The party list was part of a policy of reconciliation urged
by former President Fidel Ramos during his term in office in the 1990s. Arroyo
has since moved away from reconciliation, declaring “all-out war” on rebels
during a speech in June last year.

Victims of the killings say they are terrified of going
forward to testify before police or government bodies, fearing they will also
be targeted for assassination.

“I said (to the police), ‘What am I to do? He’s already dead
and anyway the killers belong to you, the government,’” the wife of victim
Armando Javier said in an interview last year as she showed  where her husband was killed by gunfire from
an M16 as the couple watched television at night in their small home in late
2005. She refused to cooperate in any official investigation.

Javier was a former rebel who was active in a party list
group representing peasants in Central Luzon.
His wife blamed the murder on soldiers then under the command of Palparan who
had established an outpost in their village.

Politically, Arroyo is in a precarious position. It is
difficult for her to move forcefully against the military because she risks
alienating the soldiers who installed her in power in 2001 when then-President
Joseph Estrada was ousted by a coalition of military officers, businessmen, and
church leaders when she was vice president.

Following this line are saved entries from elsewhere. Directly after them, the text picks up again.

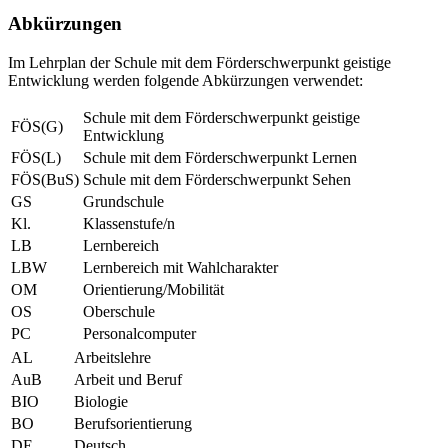
Abkürzungen
Im Lehrplan der Schule mit dem Förderschwerpunkt geistige
Entwicklung werden folgende Abkürzungen verwendet:
Schule mit dem Förderschwerpunkt geistige
FÖS(G)
Entwicklung
FÖS(L)
Schule mit dem Förderschwerpunkt Lernen
FÖS(BuS)
Schule mit dem Förderschwerpunkt Sehen
GS
Grundschule
Kl.
Klassenstufe/n
LB
Lernbereich
LBW
Lernbereich mit Wahlcharakter
OM
Orientierung/Mobilität
OS
Oberschule
PC
Personalcomputer
AL
Arbeitslehre
AuB
Arbeit und Beruf
BIO
Biologie
BO
Berufsorientierung
DE
Deutsch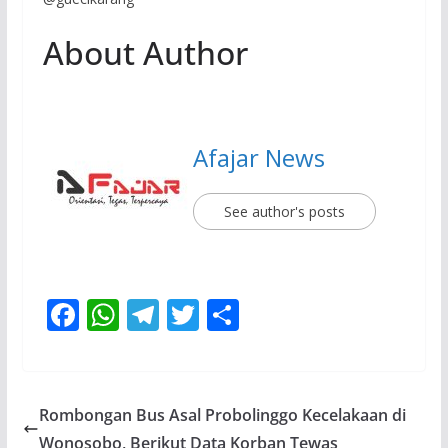
About Author
Afajar News
See author's posts
F
W
T
T
S
ac
h
el
w
h
e
at
e
itt
ar
b
s
gr
er
e
Rombongan Bus Asal Probolinggo Kecelakaan di
o
A
a
Wonosobo, Berikut Data Korban Tewas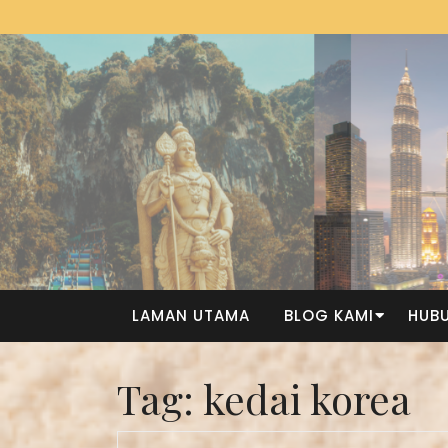
LAMAN UTAMA
BLOG KAMI
HUBU
Tag:
kedai korea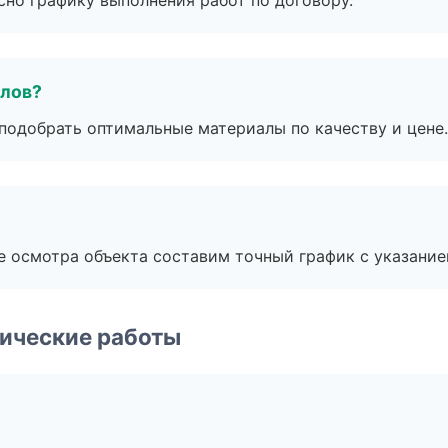
сно графику выполнения работ по договору.
алов?
подобрать оптимальные материалы по качеству и цене.
е осмотра объекта составим точный график с указание
ические работы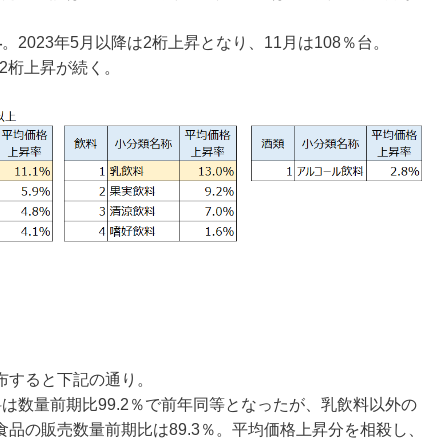
昇
。2023年5月以降は2桁上昇となり、11月は108％台。
降2桁上昇が続く。
布すると下記の通り。
は数量前期比99.2％で前年同等となったが、乳飲料以外の
品の販売数量前期比は89.3％。平均価格上昇分を相殺し、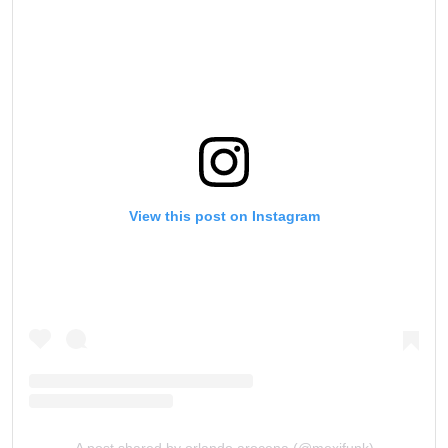
View this post on Instagram
A post shared by orlando arocena (@mexifunk)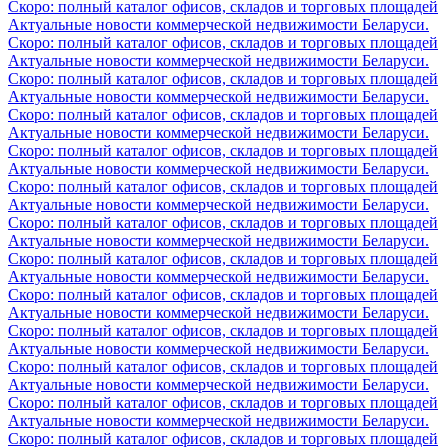
Скоро: полный каталог офисов, складов и торговых площадей
Актуальные новости коммерческой недвижимости Беларуси.
Скоро: полный каталог офисов, складов и торговых площадей
Актуальные новости коммерческой недвижимости Беларуси.
Скоро: полный каталог офисов, складов и торговых площадей
Актуальные новости коммерческой недвижимости Беларуси.
Скоро: полный каталог офисов, складов и торговых площадей
Актуальные новости коммерческой недвижимости Беларуси.
Скоро: полный каталог офисов, складов и торговых площадей
Актуальные новости коммерческой недвижимости Беларуси.
Скоро: полный каталог офисов, складов и торговых площадей
Актуальные новости коммерческой недвижимости Беларуси.
Скоро: полный каталог офисов, складов и торговых площадей
Актуальные новости коммерческой недвижимости Беларуси.
Скоро: полный каталог офисов, складов и торговых площадей
Актуальные новости коммерческой недвижимости Беларуси.
Скоро: полный каталог офисов, складов и торговых площадей
Актуальные новости коммерческой недвижимости Беларуси.
Скоро: полный каталог офисов, складов и торговых площадей
Актуальные новости коммерческой недвижимости Беларуси.
Скоро: полный каталог офисов, складов и торговых площадей
Актуальные новости коммерческой недвижимости Беларуси.
Скоро: полный каталог офисов, складов и торговых площадей
Актуальные новости коммерческой недвижимости Беларуси.
Скоро: полный каталог офисов, складов и торговых площадей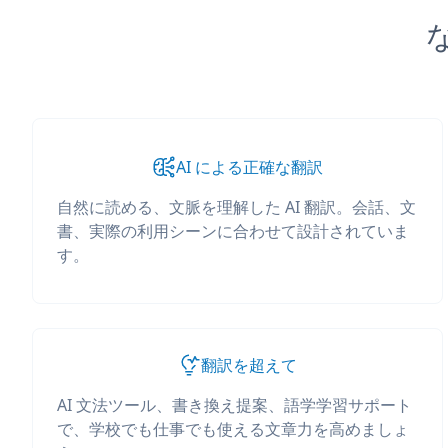
な
AI による正確な翻訳
自然に読める、文脈を理解した AI 翻訳。会話、文
書、実際の利用シーンに合わせて設計されていま
す。
翻訳を超えて
AI 文法ツール、書き換え提案、語学学習サポート
で、学校でも仕事でも使える文章力を高めましょ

The military also stood by her last year during an alleged coup
attempt when reform officers were accused of plotting with Leftists to oust
her.

Internationally, her administration has drawn fire from the
European Union and now the United Nations over the assassinations and the
country is suffering serious image problems as a result. So far she has
attempted to use cosmetic responses but the Melo report, if it is reasonably
strong, may force Arroyo to confront at least some of the officers involved in
assassinations.

“The increase in extrajudicial executions in recent years is
attributable, at least in part, to a shift in counterinsurgency strategy that
occurred in some areas,” Alston said Wednesday. “In some areas, an appeal to
hearts-and-minds is combined with an attempt to vilify left-leaning
organizations and to intimidate leaders of such organizations.  In some instances, such intimidation
escalates into extrajudicial execution. 
This is a grave and serious problem.”